North Dakota State University
Homepage: http://www.cs.ndsu.nodak.edu/~adenton/

Abstract

Real data often show a more complex structure than is assumed in much of statistics, machine learning, and data mining. Objects may be characterized by diverse types of information such as numerical quantities, text, and properties of a network neighborhood.  The goal of the project is to develop techniques to integrate information components that differ both quantitatively and qualitatively.  Classification algorithms that are based on homogeneous attributes can be evaluated exclusively by their overall classification quality.  In the presence of qualitatively and quantitatively diverse information, the space of all relevant combinations of techniques and parameters is too large to be evaluated by any reasonable amount of test data.  Three goals are pursued
  1. Define intermediate, homogeneous attributes that allow effective use of uniform classification and clustering techniques
  2. Develop robust criteria that allow identification of suitable intermediate attributes and do not exclusively rely on overall classification accuracy
  3. Develop efficient and effective approaches to generate intermediate attributes from data with network connectivity, time-dependent data, and text among other types of data.

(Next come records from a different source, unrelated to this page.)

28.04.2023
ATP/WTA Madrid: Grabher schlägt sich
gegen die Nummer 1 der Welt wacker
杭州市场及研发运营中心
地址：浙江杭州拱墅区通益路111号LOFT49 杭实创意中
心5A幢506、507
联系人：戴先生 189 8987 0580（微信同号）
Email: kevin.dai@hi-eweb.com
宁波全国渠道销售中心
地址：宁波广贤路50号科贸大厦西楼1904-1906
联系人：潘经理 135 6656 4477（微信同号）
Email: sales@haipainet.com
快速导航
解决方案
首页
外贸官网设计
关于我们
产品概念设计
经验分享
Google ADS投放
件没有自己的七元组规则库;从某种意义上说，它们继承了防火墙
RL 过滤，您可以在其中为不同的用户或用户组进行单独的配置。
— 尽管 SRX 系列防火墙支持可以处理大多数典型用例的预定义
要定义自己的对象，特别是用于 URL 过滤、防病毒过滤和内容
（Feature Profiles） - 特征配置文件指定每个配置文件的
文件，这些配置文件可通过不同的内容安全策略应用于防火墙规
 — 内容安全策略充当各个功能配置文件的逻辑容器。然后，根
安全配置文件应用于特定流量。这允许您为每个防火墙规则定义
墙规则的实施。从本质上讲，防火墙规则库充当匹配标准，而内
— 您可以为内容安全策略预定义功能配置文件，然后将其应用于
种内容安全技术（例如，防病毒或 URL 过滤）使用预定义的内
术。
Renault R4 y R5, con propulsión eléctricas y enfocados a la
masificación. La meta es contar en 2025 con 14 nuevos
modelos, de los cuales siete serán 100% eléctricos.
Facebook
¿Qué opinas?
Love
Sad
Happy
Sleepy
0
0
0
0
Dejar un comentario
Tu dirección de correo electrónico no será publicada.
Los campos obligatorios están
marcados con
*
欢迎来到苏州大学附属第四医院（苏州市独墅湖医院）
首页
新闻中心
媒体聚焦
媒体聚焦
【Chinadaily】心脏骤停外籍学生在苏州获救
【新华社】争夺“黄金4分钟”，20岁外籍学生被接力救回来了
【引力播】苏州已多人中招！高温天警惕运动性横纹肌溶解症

Starting with a specific classification problem in bioinformatics, the project attempts to find solutions that are applicable to a wide range of data mining problems.  The work is ideally suited to teach students a broad range of research activities from fundamental concepts to applications, both in thesis and course work.  Results will be of relevance to a large number of practical applications in bioinformatics and other sciences.